| EXERCISE OBJECTIVE |
Copy verbatim the lines from the one containing "ебенка и воспитание: как о" through the one containing "ен индивидуальный подход", both ends included, and output nothing else.

───

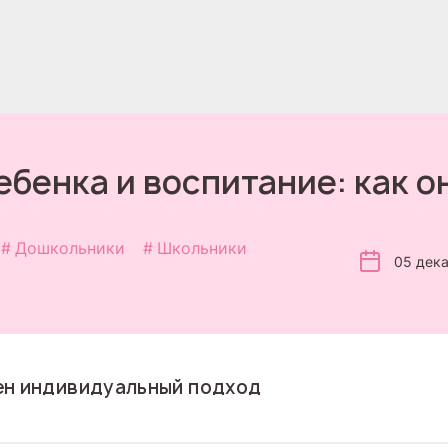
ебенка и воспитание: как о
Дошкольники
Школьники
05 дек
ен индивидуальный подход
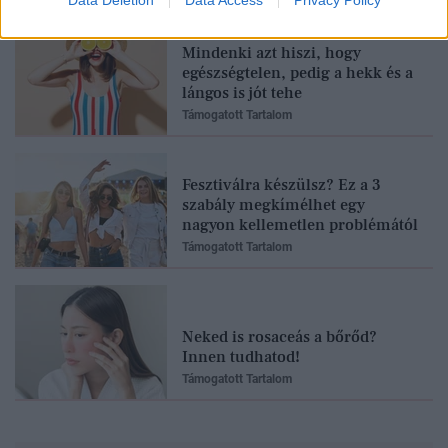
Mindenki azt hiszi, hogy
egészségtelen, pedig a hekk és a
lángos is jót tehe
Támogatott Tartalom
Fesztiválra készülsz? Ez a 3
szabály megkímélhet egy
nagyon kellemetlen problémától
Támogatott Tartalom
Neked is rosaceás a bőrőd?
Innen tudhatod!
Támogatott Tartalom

───

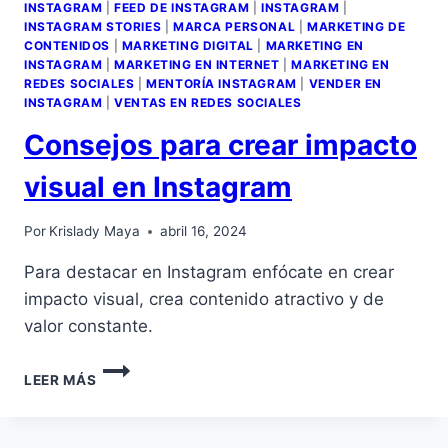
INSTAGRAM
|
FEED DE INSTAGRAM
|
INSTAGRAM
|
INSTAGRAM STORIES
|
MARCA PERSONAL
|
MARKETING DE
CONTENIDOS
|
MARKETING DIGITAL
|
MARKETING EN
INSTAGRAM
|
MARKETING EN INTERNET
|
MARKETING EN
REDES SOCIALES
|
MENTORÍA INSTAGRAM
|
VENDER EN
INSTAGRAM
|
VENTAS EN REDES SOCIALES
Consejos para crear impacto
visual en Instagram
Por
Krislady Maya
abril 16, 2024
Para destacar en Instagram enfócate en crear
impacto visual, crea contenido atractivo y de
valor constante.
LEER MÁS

───

| EXERCISE ANSWER |
ебенка и воспитание: как о
Дошкольники
Школьники
05 дек
ен индивидуальный подход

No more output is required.